CONSIGNE ÉCRITE A » Indiquez si chacune des affirmations suivantes s'accorde avec le texte sur les infrastructures en Inde, en répondant par oui ou par non et en citant à l'identique les mots du texte qui tranchent. (i) La voie rapide entre Bangalore et Mysore mesure 180 kilomètres. (ii) Le projet a pris dix ans de retard. (iii) Montek Singh Ahluwalia préside la Banque mondiale.

----- TEXTE FOURNI

Malgré les efforts des pouvoirs publics, il n'est pas toujours facile, pour les entreprises privées, de faire des affaires en Inde. Ashok Kheny, ingénieur dans le bâtiment, a dirigé avec succès une entreprise à Philadelphie avant de rentrer en Inde, en 1994, afin de construire une voie rapide de 180 kilomètres - et ayant coûté 525 millions de dollars - entre Bangalore et Mysore. Pendant dix ans, 336 procès ont été intentés à sa société, Nandi Infrastructure Corridor Enterprises, par des agriculteurs et des propriétaires fonciers, furieux à l'idée de perdre des terrains préemptés pour la construction de la route. Le projet a pris sept ans de retard et la construction ne devrait pas être achevée avant décembre 2007.
Les autorités indiennes font tous leurs efforts pour s'assurer que l'affaire Ashok Kheny ne se répète pas. La Commission fédérale de la planification est en pourparlers avec des experts de la Banque mondiale afin de conclure une série de contrats bien ficelés sur des partenariats public-privé. « Le principal point d'achoppement porte sur l'absence de réglementation stable et de systèmes normalisés », regrette Montek Singh Ahluwalia, président adjoint de la commission et l'un des architectes des réformes économiques en Inde. Ces contrats n'empêcheront pas tous les procès, mais ils pourraient aider l'Inde à passer à la vitesse supérieure de la construction d'infrastructures qui lui font encore défaut.

----------
----- DONNÉES AFFICHÉES

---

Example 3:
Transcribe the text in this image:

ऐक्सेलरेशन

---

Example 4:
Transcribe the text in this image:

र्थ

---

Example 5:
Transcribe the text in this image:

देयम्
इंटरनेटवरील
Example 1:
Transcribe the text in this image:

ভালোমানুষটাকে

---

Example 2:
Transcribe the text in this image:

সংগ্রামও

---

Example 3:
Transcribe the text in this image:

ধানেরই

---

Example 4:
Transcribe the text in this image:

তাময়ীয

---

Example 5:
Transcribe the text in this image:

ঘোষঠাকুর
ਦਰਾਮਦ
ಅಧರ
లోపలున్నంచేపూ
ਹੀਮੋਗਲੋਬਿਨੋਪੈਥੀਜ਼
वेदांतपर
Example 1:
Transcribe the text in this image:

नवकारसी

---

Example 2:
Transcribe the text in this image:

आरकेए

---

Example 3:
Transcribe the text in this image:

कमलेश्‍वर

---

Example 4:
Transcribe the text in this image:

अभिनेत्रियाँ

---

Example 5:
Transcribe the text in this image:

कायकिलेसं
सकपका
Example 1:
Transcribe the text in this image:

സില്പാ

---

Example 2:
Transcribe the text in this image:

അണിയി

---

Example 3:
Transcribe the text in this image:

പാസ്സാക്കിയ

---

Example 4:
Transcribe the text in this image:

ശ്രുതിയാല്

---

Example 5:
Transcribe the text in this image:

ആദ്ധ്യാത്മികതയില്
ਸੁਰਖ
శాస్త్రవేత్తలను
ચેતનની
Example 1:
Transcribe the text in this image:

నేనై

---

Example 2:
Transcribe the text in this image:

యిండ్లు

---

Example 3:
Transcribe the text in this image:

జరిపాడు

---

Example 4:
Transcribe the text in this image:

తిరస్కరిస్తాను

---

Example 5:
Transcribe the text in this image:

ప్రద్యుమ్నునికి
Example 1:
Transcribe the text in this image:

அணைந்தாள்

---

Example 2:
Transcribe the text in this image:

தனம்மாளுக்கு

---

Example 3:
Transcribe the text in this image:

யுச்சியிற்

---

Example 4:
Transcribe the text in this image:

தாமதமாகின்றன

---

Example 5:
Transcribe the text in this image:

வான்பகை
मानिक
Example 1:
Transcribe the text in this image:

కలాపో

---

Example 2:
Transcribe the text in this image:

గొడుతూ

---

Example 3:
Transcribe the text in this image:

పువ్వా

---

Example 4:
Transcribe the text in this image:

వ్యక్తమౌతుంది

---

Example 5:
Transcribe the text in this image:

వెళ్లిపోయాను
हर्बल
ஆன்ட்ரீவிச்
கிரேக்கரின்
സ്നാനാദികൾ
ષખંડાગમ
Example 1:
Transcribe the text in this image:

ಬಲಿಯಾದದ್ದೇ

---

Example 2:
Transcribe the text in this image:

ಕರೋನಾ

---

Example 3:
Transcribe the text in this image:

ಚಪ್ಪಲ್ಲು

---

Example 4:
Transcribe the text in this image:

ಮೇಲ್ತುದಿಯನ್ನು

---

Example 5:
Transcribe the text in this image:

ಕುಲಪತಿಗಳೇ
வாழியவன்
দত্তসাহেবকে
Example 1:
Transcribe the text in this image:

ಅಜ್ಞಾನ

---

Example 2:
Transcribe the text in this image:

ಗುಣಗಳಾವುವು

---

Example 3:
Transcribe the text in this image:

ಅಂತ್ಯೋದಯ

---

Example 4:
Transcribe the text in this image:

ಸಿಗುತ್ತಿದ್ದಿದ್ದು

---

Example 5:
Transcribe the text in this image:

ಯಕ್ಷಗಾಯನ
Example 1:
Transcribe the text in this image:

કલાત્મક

----------

CONSIGNE ÉCRITE B » Présentez sous forme de CSV à deux colonnes, consigne et réponse, tout ce qui va du début des lignes de données enregistrées jusqu'à la ligne contenant « പാസ്സാക്കിയ », celle-ci comprise. Chaque consigne et sa réponse occupent une ligne du CSV, chaque champ entre guillemets et les sauts de ligne remplacés par des espaces.

RÉSULTAT CORRECT A »
(i) Oui : « une voie rapide de 180 kilomètres ».
(ii) Non : « Le projet a pris sept ans de retard ».
(iii) Non : « président adjoint de la commission ».

RÉSULTAT CORRECT B »
consigne,réponse
"--- Example 3: Transcribe the text in this image:","ऐक्सेलरेशन"
"--- Example 4: Transcribe the text in this image:","र्थ"
"--- Example 5: Transcribe the text in this image:","देयम् इंटरनेटवरील"
"Example 1: Transcribe the text in this image:","ভালোমানুষটাকে"
"--- Example 2: Transcribe the text in this image:","সংগ্রামও"
"--- Example 3: Transcribe the text in this image:","ধানেরই"
"--- Example 4: Transcribe the text in this image:","তাময়ীয"
"--- Example 5: Transcribe the text in this image:","ঘোষঠাকুর ਦਰਾਮਦ ಅಧರ లోపలున్నంచేపూ ਹੀਮੋਗਲੋਬਿਨੋਪੈਥੀਜ਼ वेदांतपर"
"Example 1: Transcribe the text in this image:","नवकारसी"
"--- Example 2: Transcribe the text in this image:","आरकेए"
"--- Example 3: Transcribe the text in this image:","कमलेश्‍वर"
"--- Example 4: Transcribe the text in this image:","अभिनेत्रियाँ"
"--- Example 5: Transcribe the text in this image:","कायकिलेसं सकपका"
"Example 1: Transcribe the text in this image:","സില്പാ"
"--- Example 2: Transcribe the text in this image:","അണിയി"
"--- Example 3: Transcribe the text in this image:","പാസ്സാക്കിയ"